**GOAL OF THE EXERCISE**
Please reproduce the part of the Ghosts of the Forest post starting with "Mid-April, a couple" and going on through "heard a melody.".

[This post is courtesy of fan Keith Eaton, @Midcoaster, who is still processing Trey's 2 ½ hour music drop that was Ghosts of the Forest one year later. A slow processor, it takes him some time to sort these things out. He first became obsessed with music when, in 1979, he sat in a darkened theater and watched Apocalypse Now. Nothing was ever quite the same after that opening sequence.]
Last spring (2019), I had a rare moment of synergy. It came while reading Michael Pollan's book How to Change Your Mind. I had blazed through the first four and a half sections at a record clip. This is no easy feat, for me, as a busy teacher. That reading streak was interrupted, pleasantly, by a couple of weekends of traveling to shows: Mike Gordon at The Sinclair, and then Trey's Ghosts of the Forest (GOTF) at the Portland State Theater. Surprisingly, the Trey show was profoundly connected to the experiences of patients in the guided psychedelic therapy sessions that Pollan describes, it just took me a while to see it.
Mid-April, a couple of weeks after Ghosts of the Forest debuted in Maine, I returned to Pollan's final two sections of the book. Reading about the use of psilocybin to treat depression and despair, even, in end-of-life therapy, I was struck by a passage where Pollan used Bertrand Russell's words to describe what it would be like to cultivate or prepare for an acceptance of death: "the best way to overcome one's fear of death 'is to make your interests gradually wider and more impersonal, until bit by bit the walls of the ego recede, and your life becomes increasingly merged into the universal life' " (355). Suddenly, I heard a melody.

**DATA FOR REVIEW**
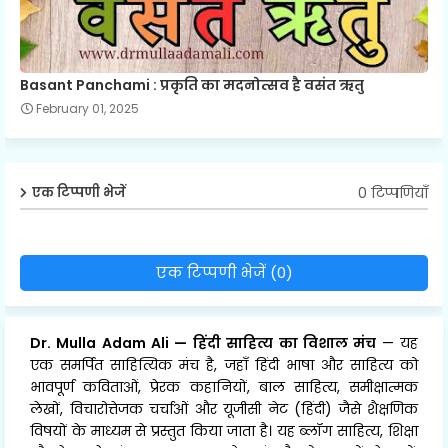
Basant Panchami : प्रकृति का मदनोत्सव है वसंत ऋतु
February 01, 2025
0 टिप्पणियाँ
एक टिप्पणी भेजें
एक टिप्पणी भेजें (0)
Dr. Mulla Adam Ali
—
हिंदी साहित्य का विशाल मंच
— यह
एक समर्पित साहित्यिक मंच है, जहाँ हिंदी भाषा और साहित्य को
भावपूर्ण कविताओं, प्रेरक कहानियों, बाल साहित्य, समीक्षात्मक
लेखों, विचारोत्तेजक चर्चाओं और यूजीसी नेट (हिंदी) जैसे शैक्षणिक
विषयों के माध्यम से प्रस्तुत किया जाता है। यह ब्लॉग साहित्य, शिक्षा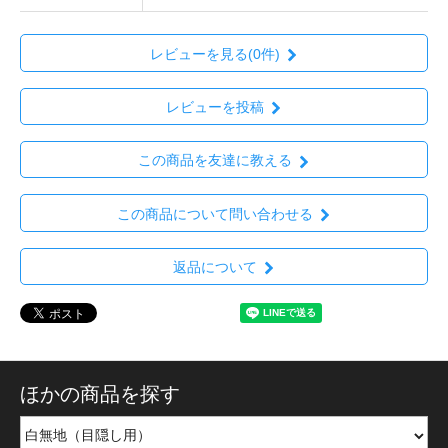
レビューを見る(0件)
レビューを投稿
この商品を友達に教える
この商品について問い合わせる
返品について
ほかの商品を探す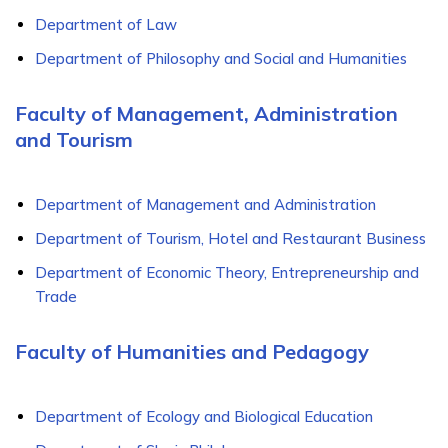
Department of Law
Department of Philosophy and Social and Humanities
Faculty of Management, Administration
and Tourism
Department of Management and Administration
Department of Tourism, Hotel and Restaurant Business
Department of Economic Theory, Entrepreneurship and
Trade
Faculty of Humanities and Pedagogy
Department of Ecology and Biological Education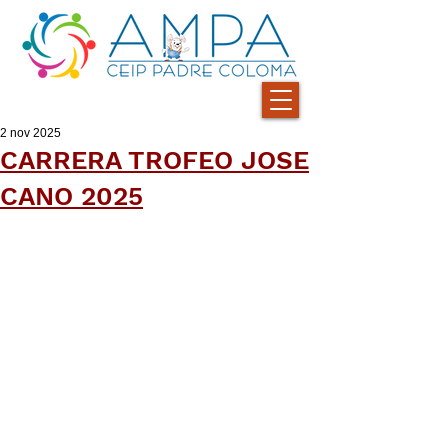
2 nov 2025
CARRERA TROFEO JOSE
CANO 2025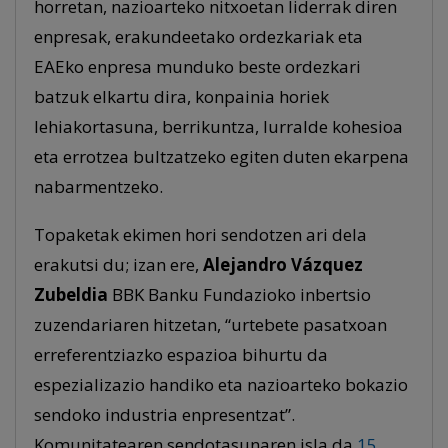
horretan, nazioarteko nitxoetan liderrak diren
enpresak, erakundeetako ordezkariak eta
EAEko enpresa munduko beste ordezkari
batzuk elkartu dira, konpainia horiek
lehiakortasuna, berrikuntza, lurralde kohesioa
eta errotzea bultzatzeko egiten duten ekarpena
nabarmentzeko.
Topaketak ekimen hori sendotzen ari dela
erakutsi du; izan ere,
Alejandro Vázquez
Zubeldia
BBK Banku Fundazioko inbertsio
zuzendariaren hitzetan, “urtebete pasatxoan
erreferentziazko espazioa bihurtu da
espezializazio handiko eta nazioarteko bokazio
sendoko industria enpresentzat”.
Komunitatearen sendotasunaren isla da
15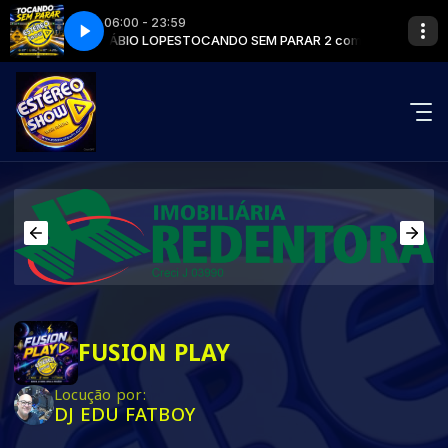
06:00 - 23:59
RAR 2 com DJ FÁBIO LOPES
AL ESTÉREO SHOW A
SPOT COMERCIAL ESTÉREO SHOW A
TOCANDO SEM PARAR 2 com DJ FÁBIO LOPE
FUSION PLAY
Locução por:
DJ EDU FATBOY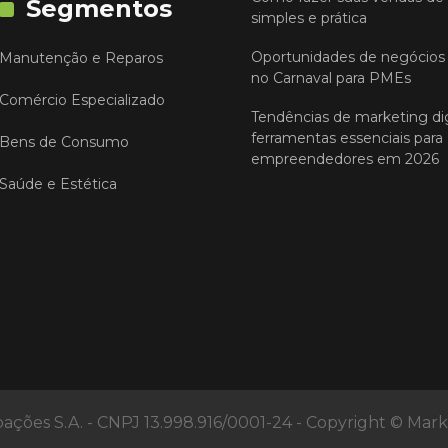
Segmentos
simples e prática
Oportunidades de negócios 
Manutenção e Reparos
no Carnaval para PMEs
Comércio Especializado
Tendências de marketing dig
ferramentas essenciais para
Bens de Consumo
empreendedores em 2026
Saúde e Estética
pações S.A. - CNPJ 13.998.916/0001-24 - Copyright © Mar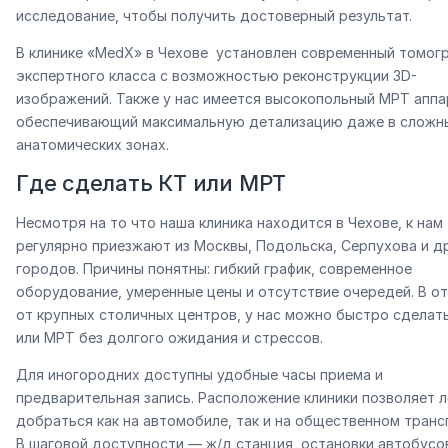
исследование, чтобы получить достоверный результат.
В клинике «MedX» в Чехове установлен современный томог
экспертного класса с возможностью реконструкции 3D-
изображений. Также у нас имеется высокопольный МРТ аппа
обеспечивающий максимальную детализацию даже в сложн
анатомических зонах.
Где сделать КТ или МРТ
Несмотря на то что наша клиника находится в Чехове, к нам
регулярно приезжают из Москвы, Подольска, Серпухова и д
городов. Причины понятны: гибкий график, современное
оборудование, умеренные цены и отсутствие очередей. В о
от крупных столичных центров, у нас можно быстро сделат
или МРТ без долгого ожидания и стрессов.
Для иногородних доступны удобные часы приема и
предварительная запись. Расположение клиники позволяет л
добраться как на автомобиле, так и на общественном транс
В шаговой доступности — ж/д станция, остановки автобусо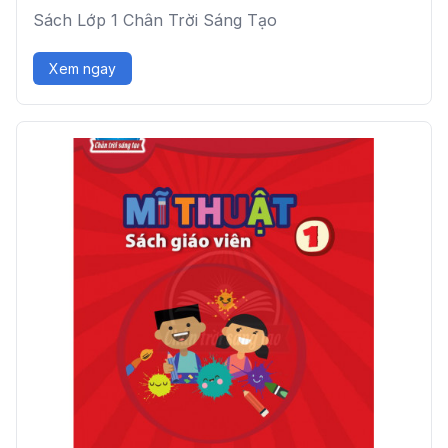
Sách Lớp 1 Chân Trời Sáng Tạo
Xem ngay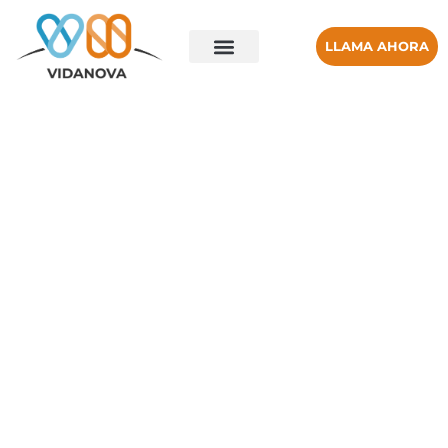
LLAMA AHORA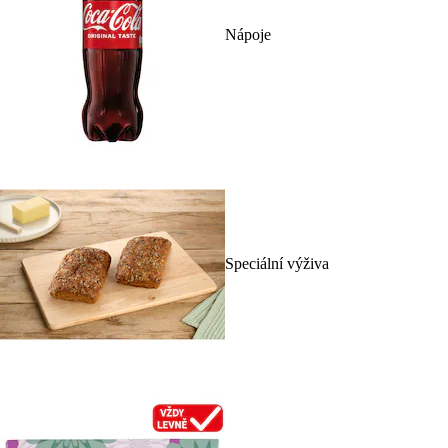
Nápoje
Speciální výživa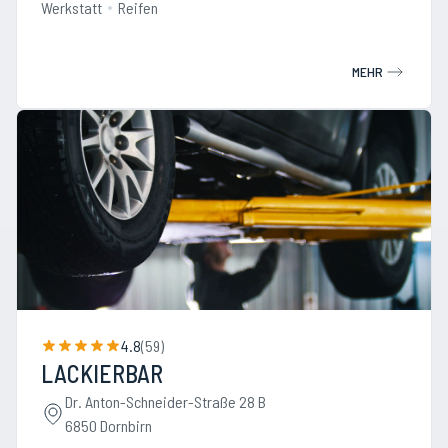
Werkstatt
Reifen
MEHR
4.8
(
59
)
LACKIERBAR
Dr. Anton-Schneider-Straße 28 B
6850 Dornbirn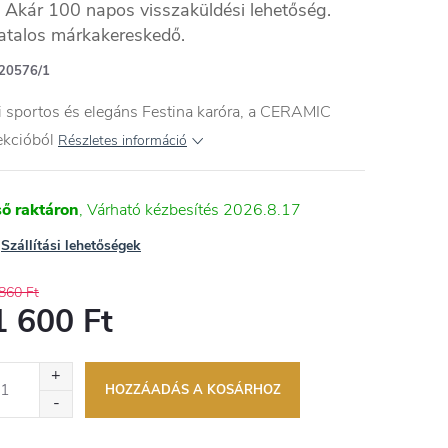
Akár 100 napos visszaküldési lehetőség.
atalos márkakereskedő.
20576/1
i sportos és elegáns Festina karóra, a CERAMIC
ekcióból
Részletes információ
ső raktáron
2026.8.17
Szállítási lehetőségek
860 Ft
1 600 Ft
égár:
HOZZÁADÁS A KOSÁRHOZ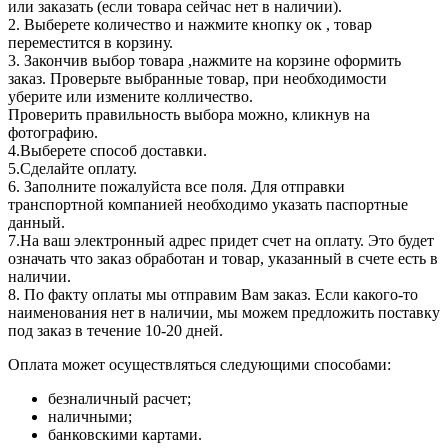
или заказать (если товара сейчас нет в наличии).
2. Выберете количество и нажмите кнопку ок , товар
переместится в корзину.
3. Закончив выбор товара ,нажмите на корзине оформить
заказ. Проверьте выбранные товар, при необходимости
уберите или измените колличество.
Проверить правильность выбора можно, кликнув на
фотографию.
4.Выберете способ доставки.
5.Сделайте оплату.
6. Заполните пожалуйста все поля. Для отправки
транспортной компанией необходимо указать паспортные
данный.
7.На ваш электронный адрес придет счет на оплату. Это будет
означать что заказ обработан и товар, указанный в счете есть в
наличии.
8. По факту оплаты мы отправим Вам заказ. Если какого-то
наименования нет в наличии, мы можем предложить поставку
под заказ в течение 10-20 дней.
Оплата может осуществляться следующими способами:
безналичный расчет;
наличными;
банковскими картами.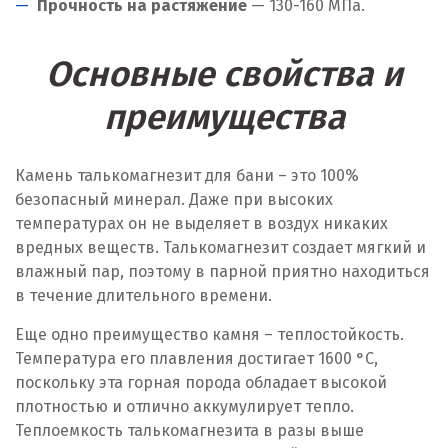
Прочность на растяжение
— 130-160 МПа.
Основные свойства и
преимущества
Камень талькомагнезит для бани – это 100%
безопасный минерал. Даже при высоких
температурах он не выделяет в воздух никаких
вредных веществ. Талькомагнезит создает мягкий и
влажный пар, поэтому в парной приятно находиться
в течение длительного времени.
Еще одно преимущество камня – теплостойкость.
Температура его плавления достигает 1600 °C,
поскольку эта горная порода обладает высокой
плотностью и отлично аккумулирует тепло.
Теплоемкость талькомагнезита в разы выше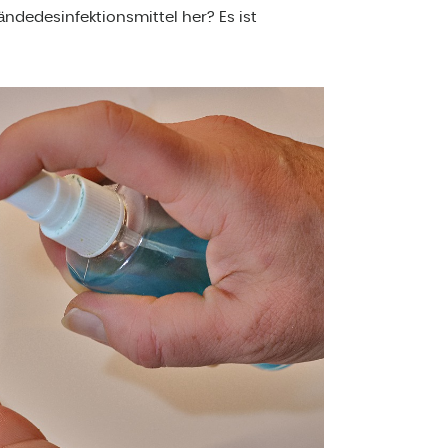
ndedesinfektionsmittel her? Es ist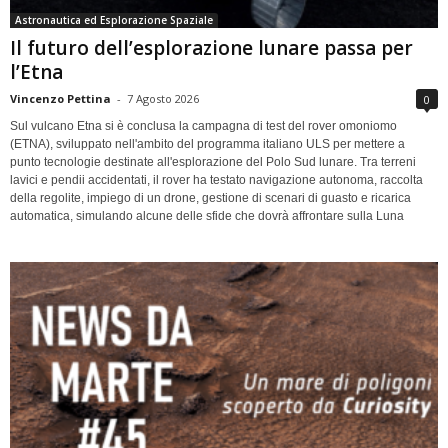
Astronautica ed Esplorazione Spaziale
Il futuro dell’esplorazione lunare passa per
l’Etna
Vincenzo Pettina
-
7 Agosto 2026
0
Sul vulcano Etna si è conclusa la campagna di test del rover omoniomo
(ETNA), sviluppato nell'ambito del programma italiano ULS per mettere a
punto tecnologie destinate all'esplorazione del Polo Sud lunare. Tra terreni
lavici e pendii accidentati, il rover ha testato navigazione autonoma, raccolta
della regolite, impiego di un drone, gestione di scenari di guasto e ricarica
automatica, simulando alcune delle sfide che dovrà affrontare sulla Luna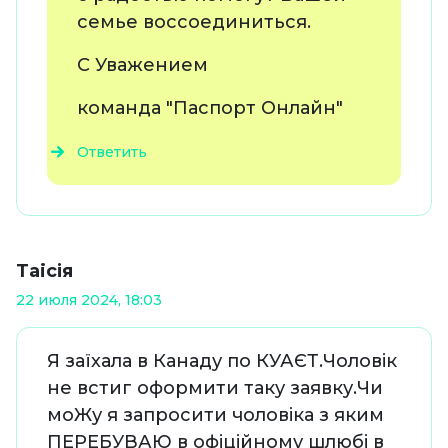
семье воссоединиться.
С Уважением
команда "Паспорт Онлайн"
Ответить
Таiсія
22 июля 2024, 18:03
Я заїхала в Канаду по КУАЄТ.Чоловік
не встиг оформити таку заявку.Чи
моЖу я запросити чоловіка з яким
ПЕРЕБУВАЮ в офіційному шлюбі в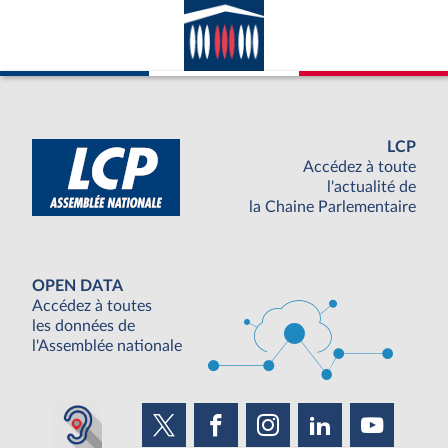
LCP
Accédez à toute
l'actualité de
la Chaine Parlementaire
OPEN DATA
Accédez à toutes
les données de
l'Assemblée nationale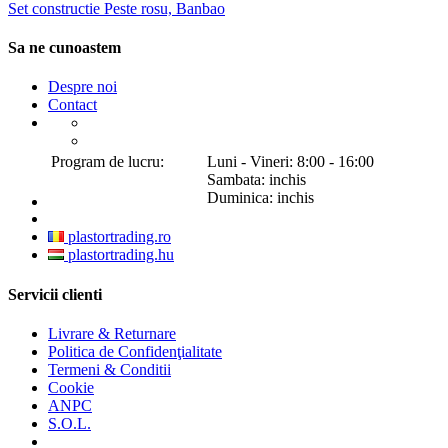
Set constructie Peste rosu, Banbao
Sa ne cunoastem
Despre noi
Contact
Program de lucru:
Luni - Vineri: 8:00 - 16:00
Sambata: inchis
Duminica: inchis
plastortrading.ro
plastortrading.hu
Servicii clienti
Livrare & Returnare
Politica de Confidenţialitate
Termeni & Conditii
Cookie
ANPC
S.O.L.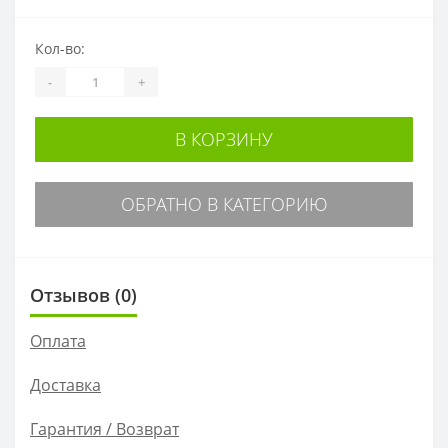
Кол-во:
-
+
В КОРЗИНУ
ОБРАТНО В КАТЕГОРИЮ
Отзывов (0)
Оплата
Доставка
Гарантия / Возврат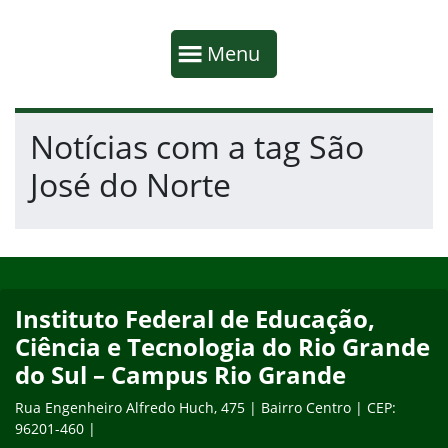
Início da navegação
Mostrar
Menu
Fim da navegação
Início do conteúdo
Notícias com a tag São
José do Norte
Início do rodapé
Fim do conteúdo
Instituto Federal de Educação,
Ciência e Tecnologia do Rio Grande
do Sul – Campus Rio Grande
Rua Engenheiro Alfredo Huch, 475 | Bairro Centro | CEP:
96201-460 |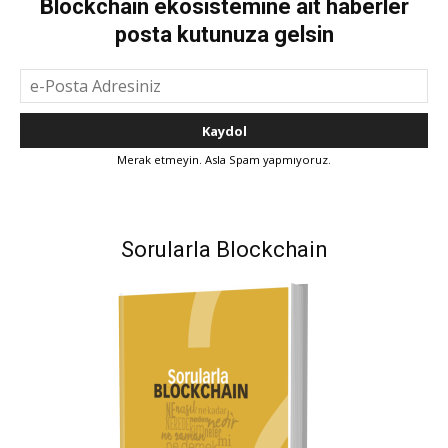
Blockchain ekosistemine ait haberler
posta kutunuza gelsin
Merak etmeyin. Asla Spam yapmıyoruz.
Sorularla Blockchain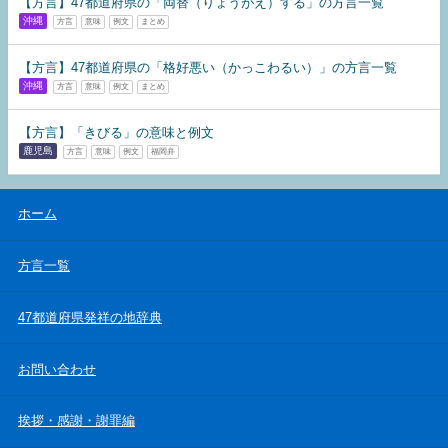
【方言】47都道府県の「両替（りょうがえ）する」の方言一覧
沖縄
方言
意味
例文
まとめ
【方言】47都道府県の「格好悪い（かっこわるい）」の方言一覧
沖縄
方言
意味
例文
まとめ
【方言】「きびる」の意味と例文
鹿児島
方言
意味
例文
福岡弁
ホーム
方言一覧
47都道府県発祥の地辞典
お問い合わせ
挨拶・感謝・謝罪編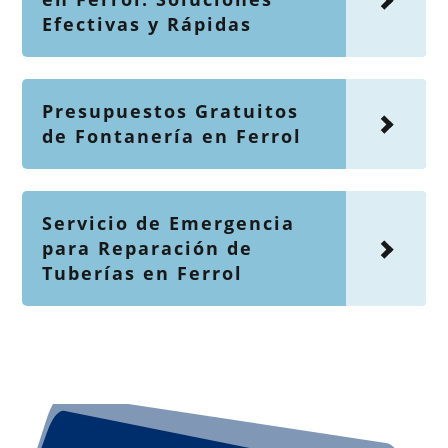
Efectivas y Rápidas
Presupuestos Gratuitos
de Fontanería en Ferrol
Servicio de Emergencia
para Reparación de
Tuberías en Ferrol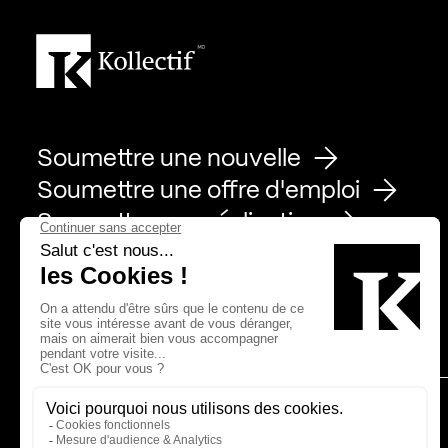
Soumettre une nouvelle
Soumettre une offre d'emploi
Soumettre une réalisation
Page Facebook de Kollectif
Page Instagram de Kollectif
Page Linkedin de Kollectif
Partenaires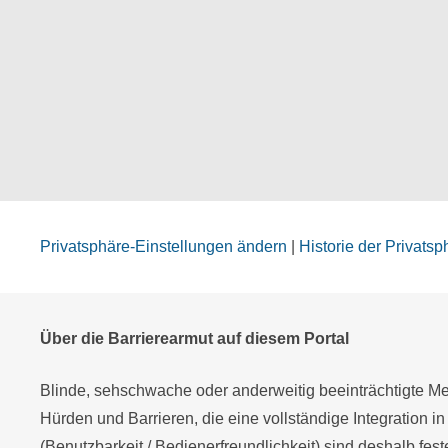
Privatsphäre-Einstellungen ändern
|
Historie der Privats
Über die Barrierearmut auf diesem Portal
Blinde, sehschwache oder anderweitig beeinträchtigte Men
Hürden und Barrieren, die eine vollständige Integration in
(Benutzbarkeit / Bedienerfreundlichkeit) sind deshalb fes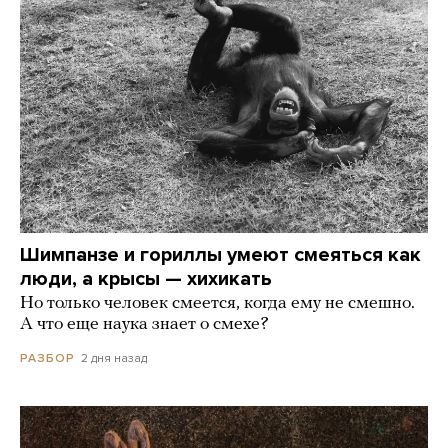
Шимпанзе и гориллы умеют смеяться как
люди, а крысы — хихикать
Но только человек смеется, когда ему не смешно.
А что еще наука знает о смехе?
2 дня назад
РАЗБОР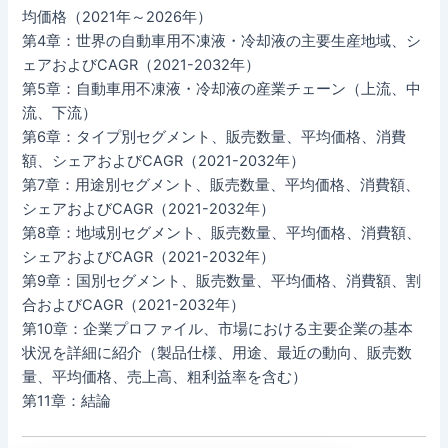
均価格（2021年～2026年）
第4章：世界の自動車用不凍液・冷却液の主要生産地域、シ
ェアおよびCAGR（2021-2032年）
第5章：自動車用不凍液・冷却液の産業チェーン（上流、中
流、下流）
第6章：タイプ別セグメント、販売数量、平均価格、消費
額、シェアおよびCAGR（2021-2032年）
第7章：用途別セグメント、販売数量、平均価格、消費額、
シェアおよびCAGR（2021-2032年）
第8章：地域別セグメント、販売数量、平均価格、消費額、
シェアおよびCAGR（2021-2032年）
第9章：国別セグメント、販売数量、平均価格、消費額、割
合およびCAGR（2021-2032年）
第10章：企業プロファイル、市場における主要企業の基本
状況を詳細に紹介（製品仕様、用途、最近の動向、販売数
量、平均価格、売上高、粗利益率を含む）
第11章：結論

**EXERCISE ANSWER**
Mid-April, a couple of weeks after Ghosts of the Forest debuted in Maine, I returned to Pollan's final two sections of the book. Reading about the use of psilocybin to treat depression and despair, even, in end-of-life therapy, I was struck by a passage where Pollan used Bertrand Russell's words to describe what it would be like to cultivate or prepare for an acceptance of death: "the best way to overcome one's fear of death 'is to make your interests gradually wider and more impersonal, until bit by bit the walls of the ego recede, and your life becomes increasingly merged into the universal life' " (355). Suddenly, I heard a melody.